## Begin SELECTION
Deploying Samza Jobs Using S3 and YARN on AWS

2017-09-15 Thread XiaoChuan Yu
Hi,

I'm trying to deploy a Samza job using YARN and S3 where I upload the zip
package to S3 and point yarn.package.path to it.
Does anyone know what kind of set up steps is required for this?

What I've tried so far is to get Hello Samza to be run this way in AWS.

However I ran into the following exception:
Exception in thread "main" java.lang.RuntimeException:
java.lang.ClassNotFoundException: Class
org.apache.hadoop.fs.s3a.S3AFileSystem not found
at org.apache.hadoop.conf.Configuration.getClass(Configuration.java:2112)
at org.apache.hadoop.fs.FileSystem.getFileSystemClass(FileSystem.java:2578)
at org.apache.hadoop.fs.FileSystem.createFileSystem(FileSystem.java:2591)
at org.apache.hadoop.fs.FileSystem.access$200(FileSystem.java:91)
...

Running "$YARN_HOME/bin/yarn classpath" gives the following:
/home/ec2-user/deploy/yarn/etc/hadoop
/home/ec2-user/deploy/yarn/etc/hadoop
/home/ec2-user/deploy/yarn/etc/hadoop
/home/ec2-user/deploy/yarn/share/hadoop/common/lib/*
/home/ec2-user/deploy/yarn/share/hadoop/common/*
/home/ec2-user/deploy/yarn/share/hadoop/hdfs
/home/ec2-user/deploy/yarn/share/hadoop/hdfs/lib/*
/home/ec2-user/deploy/yarn/share/hadoop/hdfs/*
/home/ec2-user/deploy/yarn/share/hadoop/yarn/lib/*
/home/ec2-user/deploy/yarn/share/hadoop/yarn/*
/home/ec2-user/deploy/yarn/share/hadoop/mapreduce/lib/*
/home/ec2-user/deploy/yarn/share/hadoop/mapreduce/*
/contrib/capacity-scheduler/*.jar
/home/ec2-user/deploy/yarn/share/hadoop/yarn/*
/home/ec2-user/deploy/yarn/share/hadoop/yarn/lib/*

I manually copied the required AWS related jars to
/home/ec2-user/deploy/yarn/share/hadoop/common.
## End SELECTION
_PARTS OF THE EXERCISE_:
• a. According to the Samza deployment thread, which class does the exception report as not found?
• b. Reproduce word for word the part of the Samza deployment thread that begins at the words "2017-09-15 Thread XiaoChuan" and stops after "required for this?".
## Begin GIVEN MATERIAL
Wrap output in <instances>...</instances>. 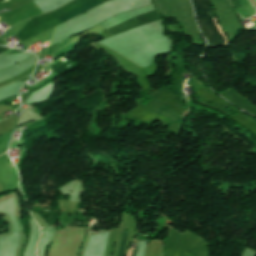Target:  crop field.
<instances>
[{"mask_svg": "<svg viewBox=\"0 0 256 256\" xmlns=\"http://www.w3.org/2000/svg\"><path fill=\"white\" fill-rule=\"evenodd\" d=\"M135 252H136V250H134V253H133V250H129L128 256H132V253H133V256H135Z\"/></svg>", "mask_w": 256, "mask_h": 256, "instance_id": "34b2d1b8", "label": "crop field"}, {"mask_svg": "<svg viewBox=\"0 0 256 256\" xmlns=\"http://www.w3.org/2000/svg\"><path fill=\"white\" fill-rule=\"evenodd\" d=\"M194 5H195L197 17L206 32V35L210 41V45L224 44V42L225 44H227V38L222 33L216 19L213 18L220 33L224 38V42L213 19L210 18L209 11H211V7H210L209 0H194Z\"/></svg>", "mask_w": 256, "mask_h": 256, "instance_id": "8a807250", "label": "crop field"}, {"mask_svg": "<svg viewBox=\"0 0 256 256\" xmlns=\"http://www.w3.org/2000/svg\"><path fill=\"white\" fill-rule=\"evenodd\" d=\"M126 235H127V232H123L118 256H122V255H123L124 246H125V240H126Z\"/></svg>", "mask_w": 256, "mask_h": 256, "instance_id": "ac0d7876", "label": "crop field"}]
</instances>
## End GIVEN MATERIAL
_TASK-BY-TASK OUTPUTS_:
• a. org.apache.hadoop.fs.s3a.S3AFileSystem

• b.
2017-09-15 Thread XiaoChuan Yu
Hi,

I'm trying to deploy a Samza job using YARN and S3 where I upload the zip
package to S3 and point yarn.package.path to it.
Does anyone know what kind of set up steps is required for this?